A VivaBem, a jovem de Campinas (SP) conta sua história.
'Efeito passava, dor voltava'
"Em maio, eu trabalhava como vendedora e comecei a ter muitas crises de enxaqueca. Todos os dias eu sentia muita dor, acordava e ia dormir assim. Até passei por alguns médicos na época, e eles só receitavam remédios e davam atestados.
Quando eu pedi demissão, fui atrás de fazer um check-up com um clínico geral. Fiz vários exames e não deu alteração em nada, estava tudo ótimo. Eu estava tomando remédio para enxaqueca e a médica me receitou um que era um pouco mais forte. Melhorou, mas não fiquei 100% ainda.
Quando o efeito passava, a crise voltava. Um tempo depois, já em agosto, toda vez que eu levantava da cama eu perdia a visão do olho direito e parte do esquerdo. Eu estava com os olhos abertos, mas ficava tudo preto e me dava tontura.
Tinha que me segurar e esperar passar para eu continuar a fazer minhas atividades. Isso também acontecia quando eu mexia a cabeça muito forte. Fiquei assim, com dor de cabeça e esses apagões por mais ou menos um mês, até que decidi marcar uma consulta com um oftalmologista.
'Doutora, você está me assustando'
No dia 5 de outubro, fui à clínica para a consulta. A médica me colocou em uma máquina para ver o fundo do olho e se assustou. Eu até falei: 'Doutora, você está me assustando'. Ela explicou que tinha um inchaço atrás do meu olho direito, que iria me encaminhar para um hospital público da cidade e que meu caso poderia ser urgente.
Ela disse que não podia me dar nenhum diagnóstico ali porque eu deveria passar com um neurologista. Saí de lá direto para o hospital. Passei pelo clínico geral, que entrou em contato com um neuro, e me pediram uma tomografia.

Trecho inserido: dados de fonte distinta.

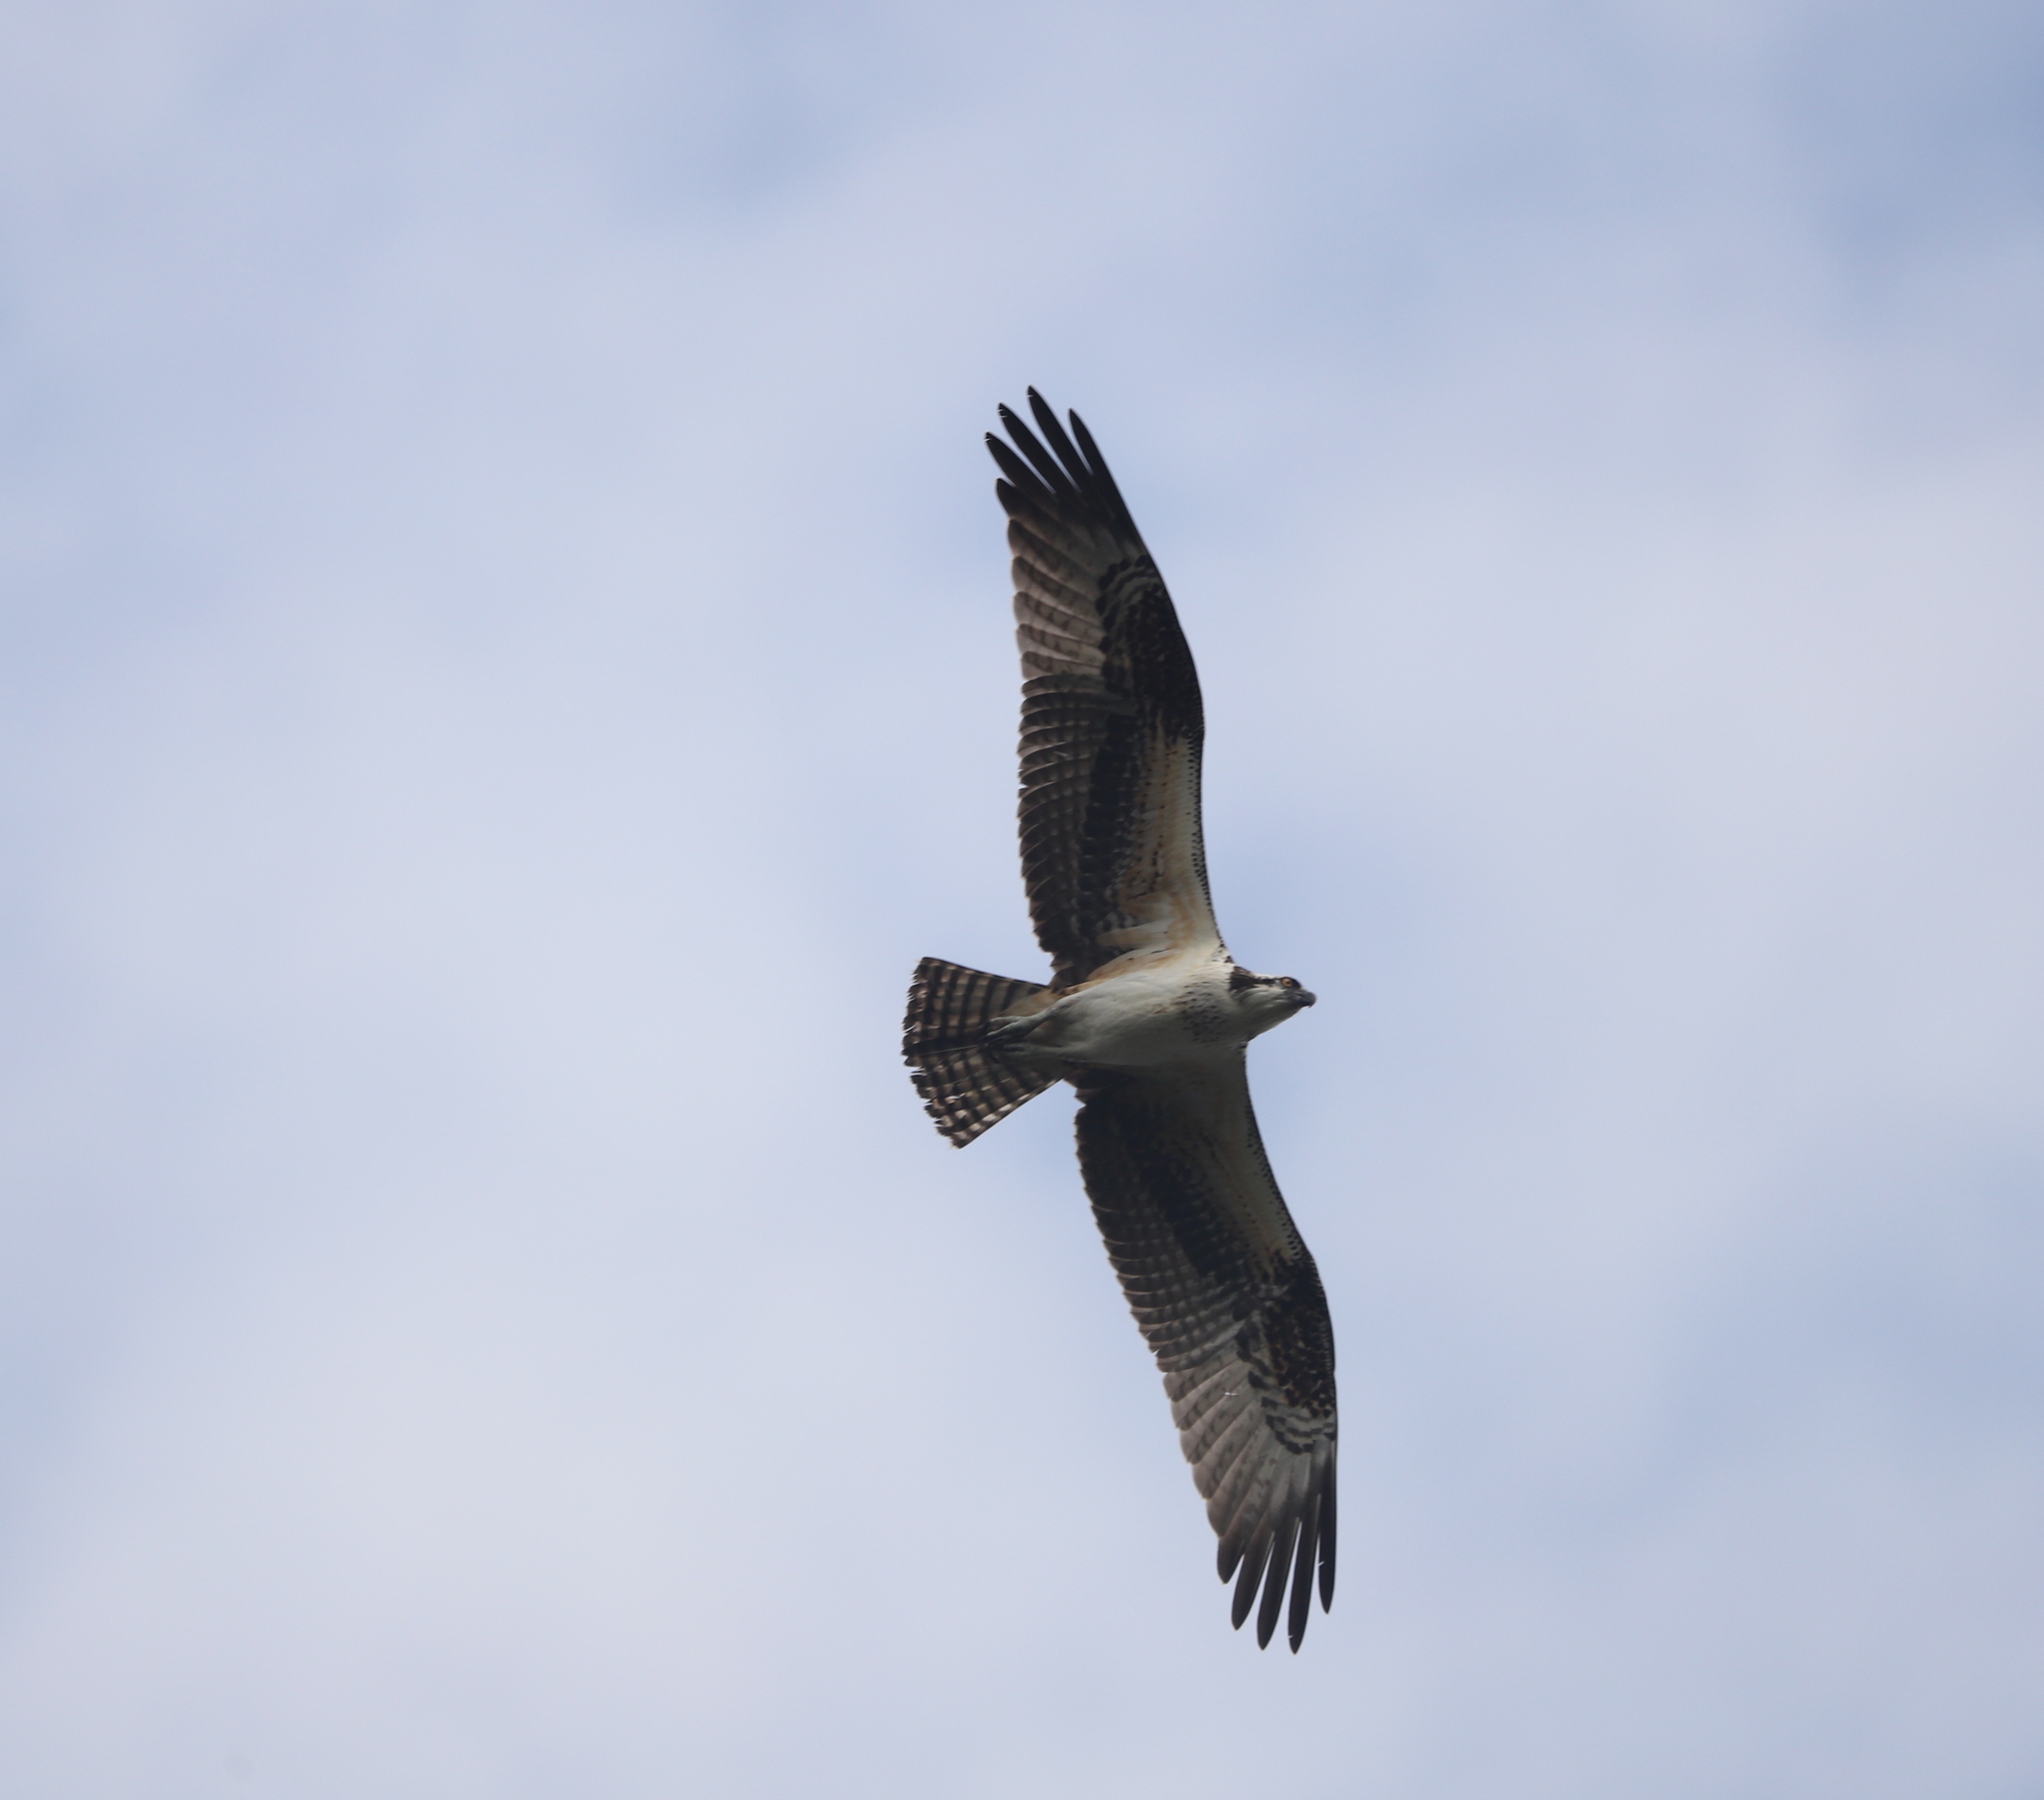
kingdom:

Naquele dia, não tinha neuro de plantão. Então, eu deveria fazer o exame, ficar internada e passar com o especialista no dia seguinte. Fiz uma primeira tomografia e, depois, a enfermeira me avisou que eu teria que fazer outra, agora com contraste.
Foi nessa hora que pensei que poderia ser algo mais sério. Como eu estava fisicamente bem, quis voltar para a casa e prometi que voltaria para a consulta na sexta-feira. Nessas horas que fiquei em casa, minha irmã mandou as fotos dos meus exames para uma amiga dela que é neuro, e ela disse que eu estava com um tumor empurrando meu cérebro e olho.
Segundo ela, eu tinha que operar o mais rápido possível. Foi um choque. Eu estava bem e, de uma hora para a outra, descobri um tumor na cabeça. No dia seguinte, já no hospital de novo, a médica confirmou tudo o que a gente já sabia: era um tumor e eu precisava operar com urgência.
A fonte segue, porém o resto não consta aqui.